Distributed inference is a much simpler problem compared with distributed training and tuning. Using Fugue, it is even simpler. You can treat this as a transformation problem, so you only need to write a transformer to do the inference. And to create a transformer, you only write the simplest python code with no dependency on Fugue.

In [None]:
# schema: *,pred:int
def infer(df:pd.DataFrame, model_path:str) -> pd.DataFrame:
    model = load(model_path)
    return df.assign(pred=model.predict(df))
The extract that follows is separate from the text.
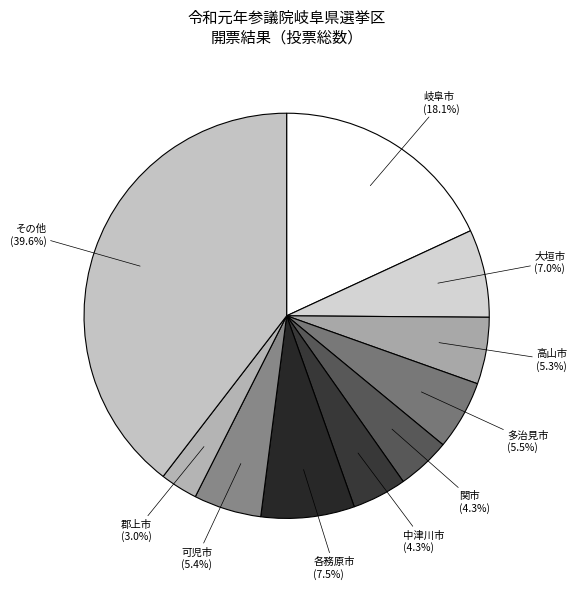

Does any single category account for the majority?

No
infer(test_x, "/kaggle/working/model")

Now we can use this extension in Fugue SQL. `PREPARTITION` is added to ensure the data is well distributed so to achieve better load balance.

In [None]:
%%fsql
LOAD "/kaggle/working/test.parquet"
DROP COLUMNS label
TRANSFORM PREPARTITION 16 USING infer(model_path="/kaggle/working/model")
PRINT

## Summary

In this notebook, we have demonstrated how to use Fugue on different steps of ML pipeline. And we also showed that Fugue SQL is a great language for machine learning. It helps you write scale agnostic code. And with Fugue framework, it's much easier to test each step of your pipeline.

It is worth to note that, Fugue also has functional API. If you are not a fan of SQL, then you may consider the functional API.

You may have noticed that, Fugue related code is minimal in the entire notebook. We solved this problem mostly by standard SQL and native python.